Die Berliner Senatsriege auf einer Wiese vor roten Backsteingebäuden

Landpartie ganz ohne Säge: Die Berliner Se­na­to­r:in­nen bei ihrer Klausur auf dem Landgut Stober Foto: Annette Riedl/dpa

Der Berliner Senat hat sich am Wochenende in Klausur begeben. Um in Ruhe über die „Zukunftshauptstadt“ und die Wohnungspolitik parlieren zu können, fuhren die Se­na­to­r:in­nen ins Grüne auf das Landgut Stober, kurz hinter Nauen.

Das ist ein symbolträchtiger Ort. Ursprünglich hieß es Landgut Borsig, benannt nach dem Industriellen August Borsig, der sich schon früh für so etwas wie Sozialstaat einsetze. Inzwischen wurde es zu einem Tagungshaus umgebaut. Es bewirbt sich als mehrfach preisgekröntes Bio-Hotel, das dem Gemeinwohl verpflichtet ist. Das Gut arbeitet mit Bioland und Demeter, wurde als nachhaltigstes Hotel Deutschlands ausgezeichnet und ist Mitglied des Netzwerks Ethic Society, in dem sich Unternehmer austauschen können. All das klingt super für eine rot-grün-rote Landpartie. Vielleicht zu super.

Seinen heutigen Namen hat das Landgut von Michael Stober, der es im Jahr 2000 als Ruine erwarb. „Man kann sagen, ich hatte eine Vision“, sagte er später. Doch ähnlich wie das Landgut hat auch Stober eine Geschichte. Er war mal Punk, mal im Himalaya, mal Fotografie-Student in West-Berlin, hieß in einem Portrait über den heute 63-Jährigen. In den 90ern sanierte er Wohnhäuser in Berlin, eigene und die anderer Investoren, bis er 500 Mitarbeiter und 5.000 Mieter hatte. Irgendwann, hieß es in dem Portrait weiter, merkte Stober, was er nicht wollte: „von windigen Auftraggebern benutzt zu werden.“ So kann man das nennen, wenn man versucht seinen Lebenslauf zu sanieren.

Ich habe Michael Stober im Oktober 1993 kennengelernt. Damals leitete er einen Trupp von rund 40 Männern. Sie brachen eines Morgens mit Kettensägen und Rammböcken die Türen des Hauses Kastanienallee 77 in Prenzlauer Berg auf – um die dort lebenden Be­set­ze­r:in­nen rauszuschmeißen. Ich war einer von ihnen.
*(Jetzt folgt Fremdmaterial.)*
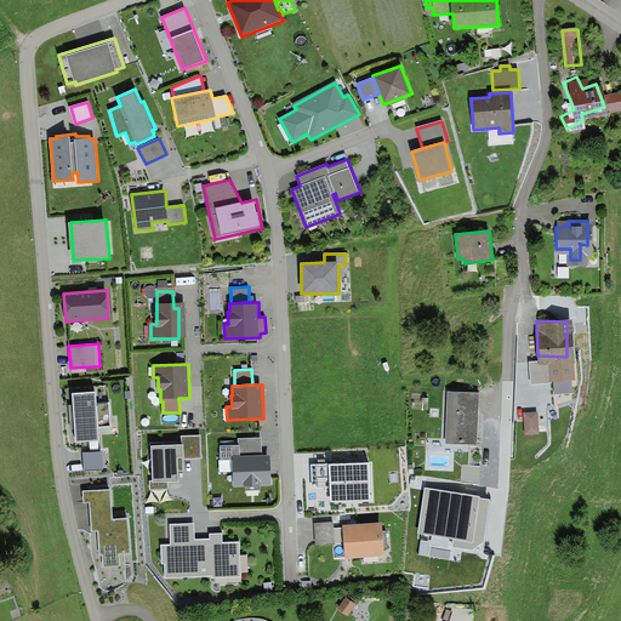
[(78,442),(97,440),(97,428),(109,427),(108,404),(96,404),(95,391),(74,392),(78,442)]
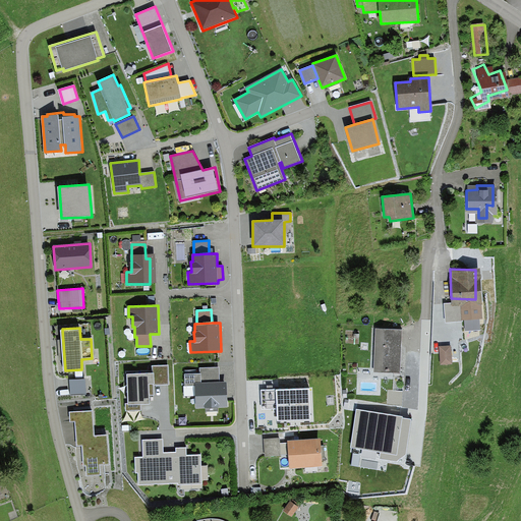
[(373,372),(400,373),(402,330),(374,329),(373,372)]
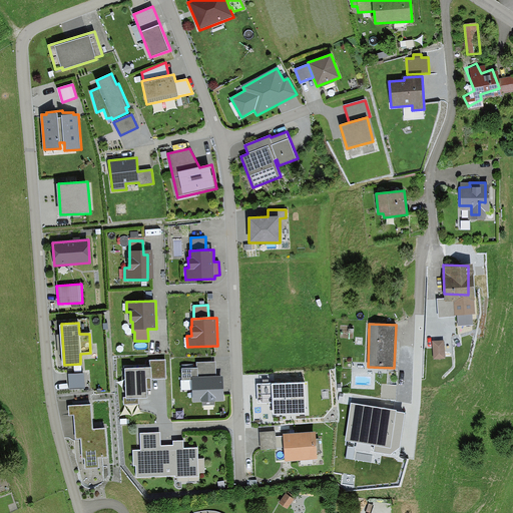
[(446,356),(446,338),(434,338),(434,357),(446,356)]
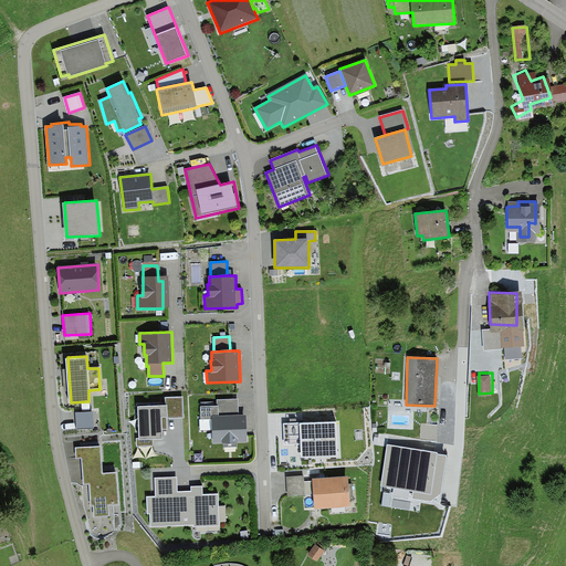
[(167,405),(168,418),(184,418),(182,397),(165,397),(165,406),(167,405)]
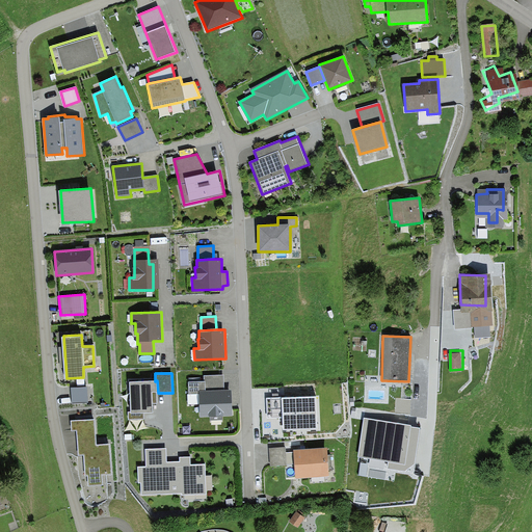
[(200,416),(232,416),(231,390),(224,391),(223,375),(204,375),(205,381),(189,381),(189,394),(200,394),(200,416)]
Wir, die Besetzer:innen, riefen die Polizei, die dann Stobers Räumtrupp vom Grundstück verwies. „Verkehrte Welt in der Kastanienallee“, hieß es damals in der taz.

Rabiater Umgang gehörte zum Alltag

Auch mit Mie­te­r:in­nen anderer Häusern gingen Stober und sein Investor Hans Kirchenbauer rabiat um. „Aufgebrochene Keller, Pfuschmodernisierung und unterlassene Instandsetzungsarbeiten gehören in Kirchenbauer/Stober-Häusern zum Alltag“, hieß es in der taz nach einem Mie­te­r:in­nen­tref­fen im Abgeordnetenhaus, zu dem die Grünen geladen hatten.

Aber sehen wir das Gute an der Geschichte: offenbar kann sich jeder Mensch wandeln. Und das Hausprojekt K77 wurde dank langer Verhandlungen an Runden Tischen legalisiert. Es besteht bis heute und ist auch für das dortige Lichtblick-Kino bekannt. Das Hausprojekt wurde von einem gemeinnützigen Verein in Erbpacht erworben, Spekulationsgewinne sind ausgeschlossen, die Mieten traumhaft niedrig. Kurz gesagt: wenn Rot-Grün-Rot Inspiration für seine neue Wohnungspolitik sucht, sollte es dort Inspiration finden. Jedenfalls eher als beim Kuscheln mit harten Hunden im modischen Schafspelz.